Ao programa Fantástico, da TV Globo, o advogado Rodrigo Duarte da Silva, que representa duas das famílias dos adolescentes suspeitos, afirmou esperar que os depoimentos sejam colhidos rapidamente para que a verdade venha à tona. Segundo ele, os jovens que não tiverem responsabilidade no caso devem ser publicamente inocentados, enquanto eventuais envolvidos devem ser responsabilizados de forma proporcional à sua conduta.
No sábado (31), a Polícia Civil informou que um dos adolescentes que teve a imagem divulgada como suspeito passou a ser tratado apenas como testemunha. A investigação é conduzida pela Delegacia de Proteção ao Animal e pelo Departamento de Investigação Criminal, com acompanhamento do Ministério Público de Santa Catarina. De acordo com a delegada Mardjoli Valcareggi, cerca de mil horas de imagens em vídeo estão sendo analisadas.
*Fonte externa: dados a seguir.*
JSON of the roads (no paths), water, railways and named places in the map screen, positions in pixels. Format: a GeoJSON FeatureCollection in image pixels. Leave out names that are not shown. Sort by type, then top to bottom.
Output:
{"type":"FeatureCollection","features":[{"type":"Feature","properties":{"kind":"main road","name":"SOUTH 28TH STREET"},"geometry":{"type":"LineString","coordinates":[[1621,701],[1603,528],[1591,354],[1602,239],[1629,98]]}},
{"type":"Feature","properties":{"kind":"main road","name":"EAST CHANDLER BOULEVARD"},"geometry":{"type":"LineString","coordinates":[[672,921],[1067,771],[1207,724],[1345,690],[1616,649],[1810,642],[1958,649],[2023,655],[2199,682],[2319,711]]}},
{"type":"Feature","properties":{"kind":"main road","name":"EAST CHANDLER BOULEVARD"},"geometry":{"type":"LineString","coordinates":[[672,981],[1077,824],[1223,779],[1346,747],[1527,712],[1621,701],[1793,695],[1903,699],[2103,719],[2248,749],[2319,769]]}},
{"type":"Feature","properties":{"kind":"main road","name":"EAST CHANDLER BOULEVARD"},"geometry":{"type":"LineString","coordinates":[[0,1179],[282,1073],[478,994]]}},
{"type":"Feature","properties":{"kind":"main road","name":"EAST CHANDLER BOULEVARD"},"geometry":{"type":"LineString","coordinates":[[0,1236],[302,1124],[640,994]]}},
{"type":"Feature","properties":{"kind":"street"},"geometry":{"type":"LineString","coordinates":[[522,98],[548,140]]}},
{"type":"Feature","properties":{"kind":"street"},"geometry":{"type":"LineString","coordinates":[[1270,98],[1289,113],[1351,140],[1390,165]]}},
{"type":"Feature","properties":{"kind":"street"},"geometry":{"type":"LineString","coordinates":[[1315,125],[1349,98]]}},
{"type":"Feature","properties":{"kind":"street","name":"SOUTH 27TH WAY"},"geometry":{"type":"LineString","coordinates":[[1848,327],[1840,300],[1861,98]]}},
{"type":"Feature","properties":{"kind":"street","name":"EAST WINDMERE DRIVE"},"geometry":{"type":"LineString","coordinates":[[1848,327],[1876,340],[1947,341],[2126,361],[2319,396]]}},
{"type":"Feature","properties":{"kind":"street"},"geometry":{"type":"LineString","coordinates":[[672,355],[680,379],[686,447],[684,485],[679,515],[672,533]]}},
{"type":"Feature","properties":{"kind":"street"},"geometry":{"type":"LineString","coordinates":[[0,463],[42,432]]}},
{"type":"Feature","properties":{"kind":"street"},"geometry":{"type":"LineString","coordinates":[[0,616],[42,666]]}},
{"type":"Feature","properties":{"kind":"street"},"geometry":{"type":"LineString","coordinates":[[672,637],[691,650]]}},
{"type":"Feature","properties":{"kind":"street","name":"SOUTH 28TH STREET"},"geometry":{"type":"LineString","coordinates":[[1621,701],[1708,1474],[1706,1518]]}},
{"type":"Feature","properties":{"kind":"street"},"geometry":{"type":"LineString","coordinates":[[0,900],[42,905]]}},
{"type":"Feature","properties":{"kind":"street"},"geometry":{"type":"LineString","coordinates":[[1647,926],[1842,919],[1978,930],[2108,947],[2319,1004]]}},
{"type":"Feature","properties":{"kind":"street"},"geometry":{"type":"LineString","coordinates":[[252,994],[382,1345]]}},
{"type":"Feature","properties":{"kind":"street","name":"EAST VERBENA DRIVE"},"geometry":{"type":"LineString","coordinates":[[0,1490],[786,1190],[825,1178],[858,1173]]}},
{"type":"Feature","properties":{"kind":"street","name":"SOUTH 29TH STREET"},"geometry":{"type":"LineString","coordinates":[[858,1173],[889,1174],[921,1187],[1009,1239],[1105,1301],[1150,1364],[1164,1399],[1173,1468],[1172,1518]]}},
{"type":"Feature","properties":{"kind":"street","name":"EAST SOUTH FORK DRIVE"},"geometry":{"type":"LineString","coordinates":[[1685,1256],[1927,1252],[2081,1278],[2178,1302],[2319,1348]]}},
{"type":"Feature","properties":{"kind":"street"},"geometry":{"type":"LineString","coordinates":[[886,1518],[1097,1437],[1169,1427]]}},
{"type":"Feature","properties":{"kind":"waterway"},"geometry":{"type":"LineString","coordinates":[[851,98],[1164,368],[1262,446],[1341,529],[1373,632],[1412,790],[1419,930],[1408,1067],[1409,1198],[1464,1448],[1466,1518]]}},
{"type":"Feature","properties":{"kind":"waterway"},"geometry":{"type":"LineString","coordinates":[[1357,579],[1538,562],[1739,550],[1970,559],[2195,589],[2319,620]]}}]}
Maus-tratos a animais configuram crime no Brasil, com pena de dois a cinco anos de reclusão e multa. No entanto, como os investigados são menores de 18 anos, eles podem responder por atos infracionais, estando sujeitos a medidas socioeducativas previstas no Estatuto da Criança e do Adolescente, como advertência, prestação de serviços à comunidade, liberdade assistida, semiliberdade ou, em casos mais graves, internação por até três anos. Já adultos suspeitos de coação de testemunhas podem ser punidos com pena de um a quatro anos de reclusão, além de multa.